A. Responsibility and Accountability
In this framework, when a prayer is not answered, there is no ambiguity: the failure resides entirely in the condition of faith. This is the raw accountability Christ demanded. This theological austerity is difficult, but it ensures that the power of the divine word is never diminished or explained away by human error.
The traditional Consensus View offers comfort by diffusing responsibility across multiple, unknowable factors ("It wasn't God's time," "It wasn't God's plan").
The Absolute Framework strips away this comfort, forcing the believer to actively wrestle with the divine command, leading to greater spiritual growth and radical dependence.
B. The Glory of the Literal
The "greater works" promised in John 14:12 are made possible by the literal acceptance of "whatever you ask." The very limitlessness of the promise becomes the measure of the glory of the Son. If Christ’s promises are confined by human systems, His power is confined. If His promises are taken at face value, His power is unleashed through the obedient faith of the believer. The condemnation of human consensus is therefore a prerequisite for the glorification of the divine Word.
V. Conclusion: Here I Stand on the Word Alone
Theological systems, while useful for intellectual coherence, are ultimately human attempts to manage the divine. When those systems seek to tame the radical, unqualified power unleashed by Christ’s words on prayer, they become obstacles to true faith.

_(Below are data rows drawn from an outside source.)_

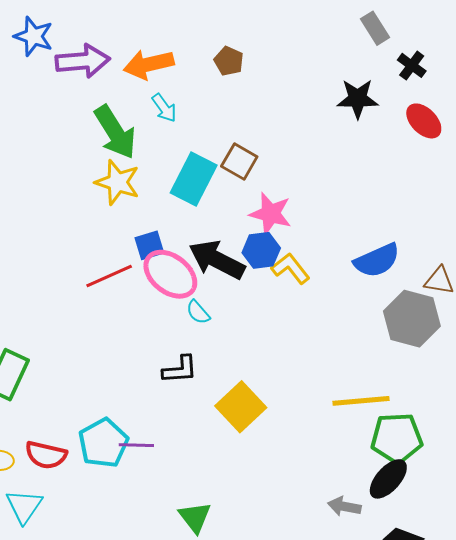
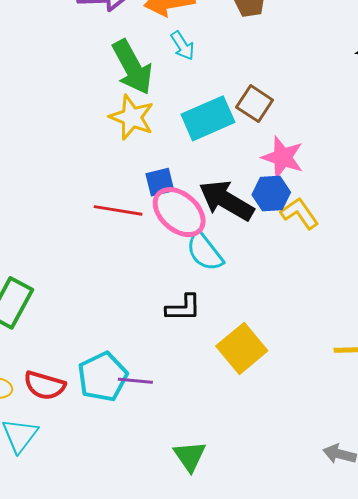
cyan rectangle: (194, 179) -> (208, 118), turned 36
red line: (109, 276) -> (118, 210), turned 30
cyan semicircle: (198, 312) -> (205, 252), size x1.6

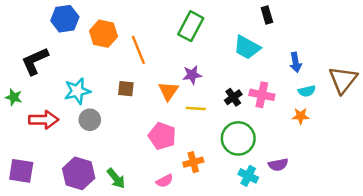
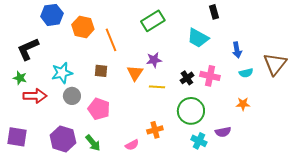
green rectangle: (191, 26) -> (153, 21), turned 30
green star: (14, 97) -> (20, 78), moved
orange star: (301, 116) -> (243, 104), moved
pink pentagon: (162, 136) -> (99, 109), moved

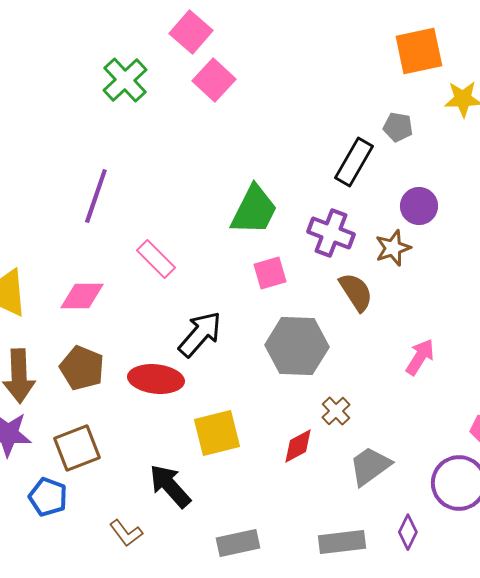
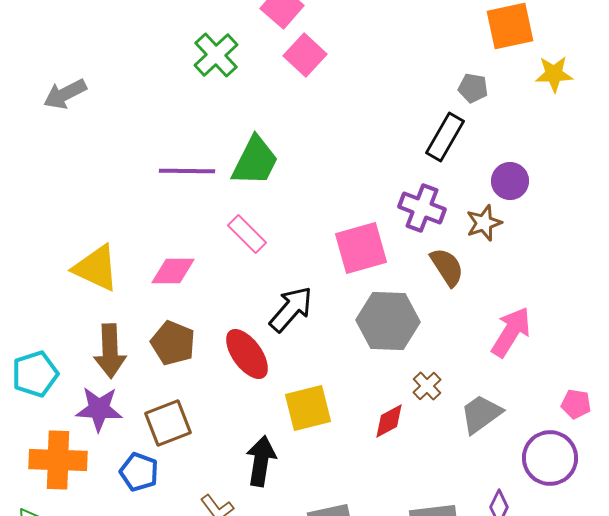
gray pentagon: (398, 127) -> (473, 88), moved
purple line: (96, 196) -> (187, 171), turned 72
green trapezoid: (254, 210) -> (255, 161), moved
pink square: (270, 273) -> (361, 248), size x1.6
pink arrow: (420, 357) -> (511, 332), size x1.4
red ellipse: (156, 379) -> (247, 354), turned 48
gray trapezoid: (370, 466) -> (481, 414), moved
black arrow: (170, 486) -> (261, 461), turned 51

The ultimate authority rests with Christ’s literal, revealed word: “Whatever you ask... if you have faith, you will receive.”
The path to receiving this promise is not through intellectual theological submission, but through relational obedience—an act of faith that is fulfilled by the active process of prayer.
When the supplicant honestly lays their request before God, actively stands on the absolute promise, and confronts their own human frailty by pleading, "Help thou my unbelief," they are perfectly doing the will of the Father.
This is the freedom of the Gospel: a direct, uncompromising, and powerful relationship with Christ, unmediated by the traditions of men, where the promise is absolute, the condition is clear, and the struggle to believe is the highest form of obedience to the Divine Will.
KJV Scriptural References
These are the King James Version texts for the verses central to the argument:
Matthew 21:22
"And all things, whatsoever ye shall ask in prayer believing, ye shall receive."
John 14:12
"Verily, verily, I say unto you, He that believeth on me, the works that I do shall he do also; and greater works than these shall he do; because I go unto my Father."
John 14:13
"And whatsoever ye shall ask in my name, that will I do, that the Father may be glorified in the Son."
John 14:14
"If ye shall ask any thing in my name, I will do it."
Matthew 7:21
"Not every one that saith unto me, Lord, Lord, shall enter into the kingdom of heaven; but he that doeth the will of my Father which is in heaven."1
Matthew 7:22
"Many will say to me in that day, Lord, Lord, have we not prophesied in thy name? and in thy name have cast out devils? and in thy name done many wonderful works?"
Matthew 7:23
"And then will I profess unto them, I never knew you: depart from me, ye that work iniquity."
Mark 9:24
"And straightway the father of the child cried out, and said with tears, Lord, I believe; help thou mine unbelief."